The trends are more towards consumer goods like ready-to-eat food products, juices, quick consumption products, and health food and drinks.
Companies were looking to launch such products in the market and technology suppliers were working on this too, said Das of HRS.
Factors driving growth
While demand drivers remain strong, supply side issues still pose many challenges.
Inflation in food prices in recent months has brought out the fragility of India’s demand-supply balance.
Increasing incomes will only fuel higher demand for processed food while further straining the supply. Additionally, processed food manufacturers often face problems in procuring quality produce.
“Players need to proactively work alongside farmers to educate them on improved farming practices and encourage the use of high yield seeds,” feels Verma of Banarsidas Chandiwala.

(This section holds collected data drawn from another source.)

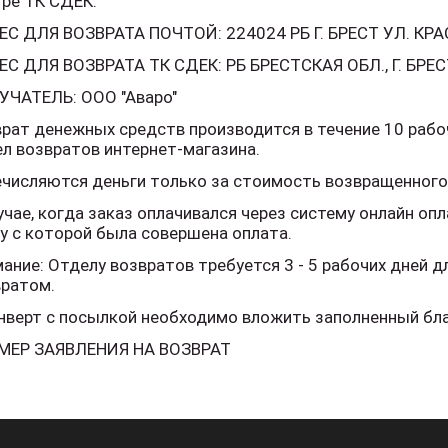
ре ТК СДЕК.
ЕС ДЛЯ ВОЗВРАТА ПОЧТОЙ: 224024 РБ Г. БРЕСТ УЛ. К
С ДЛЯ ВОЗВРАТА ТК СДЕК: РБ БРЕСТСКАЯ ОБЛ., Г. БРЕСТ
УЧАТЕЛЬ: ООО "Аваро"
рат денежных средств производится в течение 10 рабо
л возвратов интернет-магазина.
числяются деньги только за стоимость возвращенного
учае, когда заказ оплачивался через систему онлайн оп
у с которой была совершена оплата.
ание: Отделу возвратов требуется 3 - 5 рабочих дней д
вратом.
нверт с посылкой необходимо вложить заполненный бл
МЕР ЗАЯВЛЕНИЯ НА ВОЗВРАТ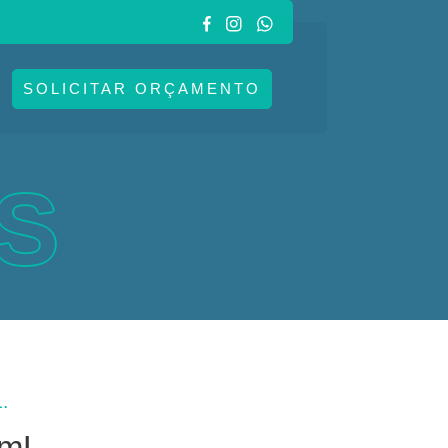
SOLICITAR ORÇAMENTO
S
.
 mL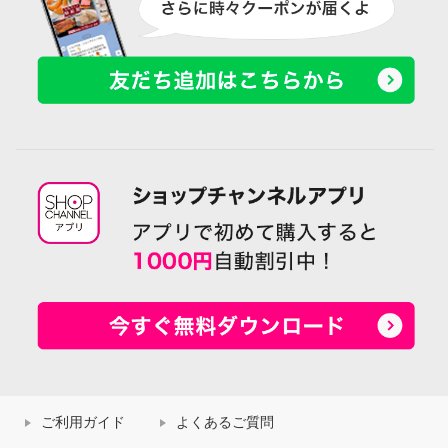
ご利用ガイド
よくあるご質問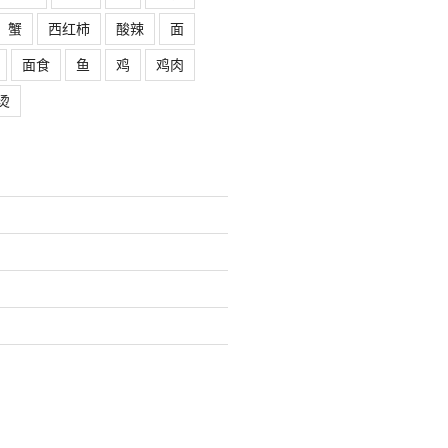
蟹
西红柿
酸辣
面
面食
鱼
鸡
鸡肉
烫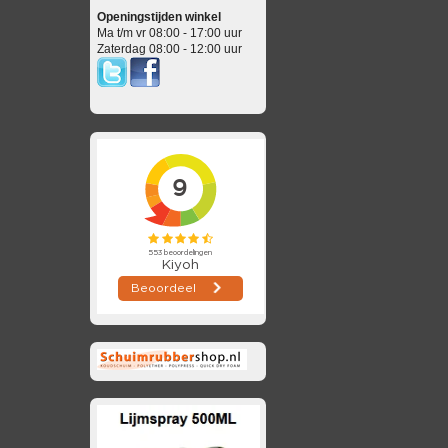
Openingstijden winkel
Ma t/m vr 08:00 - 17:00 uur
Zaterdag 08:00 - 12:00 uur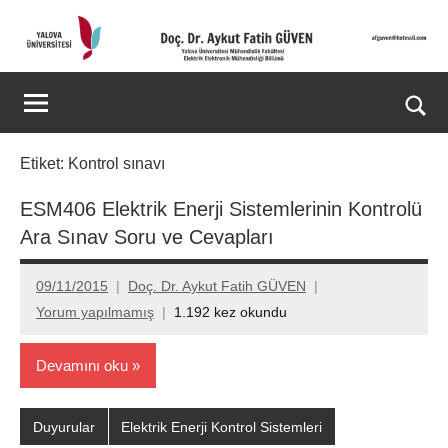
İçeriğe
geç
Doç.
Kişisel
Web
Dr.
Ara
Sitesi
for
Aykut
Etiket:
Kontrol sınavı
aç/k
Fatih
ESM406 Elektrik Enerji Sistemlerinin Kontrolü
Ara Sınav Soru ve Cevapları
GÜVEN-
World's
09/11/2015
Doç. Dr. Aykut Fatih GÜVEN
Yorum yapılmamış
1.192 kez okundu
top
2%
Devamını oku
scientists
Duyurular
Elektrik Enerji Kontrol Sistemleri
2025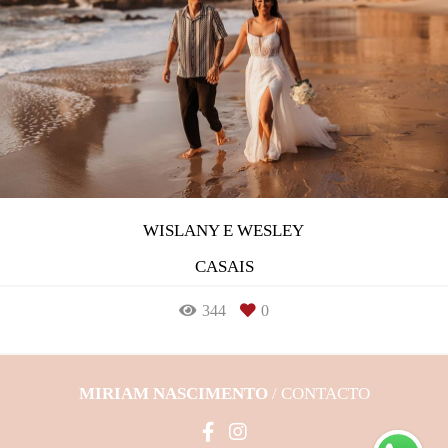
WISLANY E WESLEY
CASAIS
344
0
MIRIAM NASCIMENTO
/
CONTACTO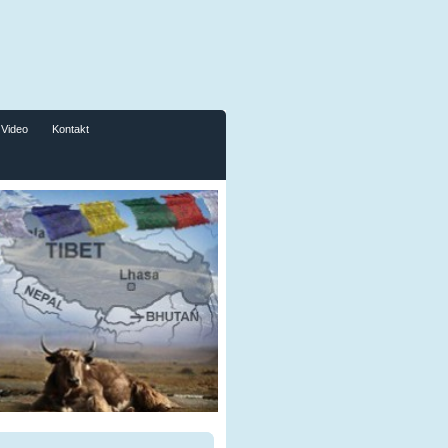
Video
Kontakt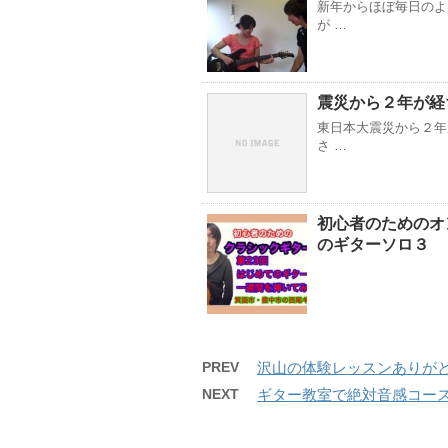
新年からほぼ毎日のよ
が …
震災から２年が経
東日本大震災から２年
さ …
初心者のためのオ
のギターソロ３ 
PREV
沢山の体験レッスンありが
NEXT
ギター教室で絶対音感コー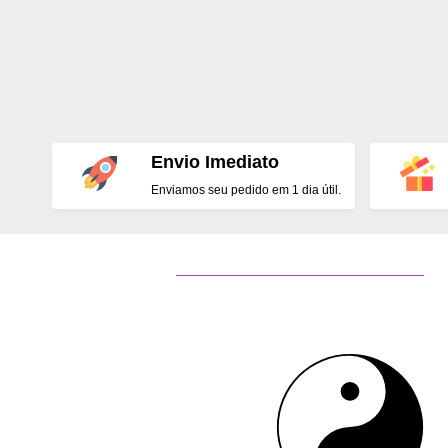
Envio Imediato
Enviamos seu pedido em 1 dia útil.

Das of HRS adds that factors driving growth for the industry were rise in consumer demand for process food products, be it dairy, or meat.
“People have disposable income and they look at reducing time for cooking, whereas they have become more health-conscious, the domestic market has to be substantial.
Today, there are more ready-to-eat products available in the market compared to 10 years back,” he felt.
The Vision 2015 document outlines the Indian Government’s goal to treble the size of the processed food industry to Rs 1,350,000 crore by 2014-15 from Rs 460,000 crore in 2003-04 (2003-04 prices).
“This translates into an overall growth target of 10% pa for the sector with primary-processed and value-added food products projected to grow at 7% and 15% pa respectively,” mentioned Verma of Banarsidas Chandiwala.
“Future prospects for the industry are pretty bright. It is a growing sector as there is mass movement from villages to cities and there are new products that are being launched for the food and beverage sector,” avers Das of HRS.
The current taxation structure does not provide any leeway for a major tax led reduction in prices.
However, the government can take steps to boost R&D-led innovation for both, processing and packaging of food products and increase access to affordable and effective automation machinery.
“This will provide manufactures with the ability to compress prices and target lower income segments,” said Verma of Banarsidas Chandiwala.
“There is need for improvement with regard to regulatory aspects. There is lot of scope for improvement, which can be helpful to consumers, manufacturers and government bodies as well, concluded Das of HRS.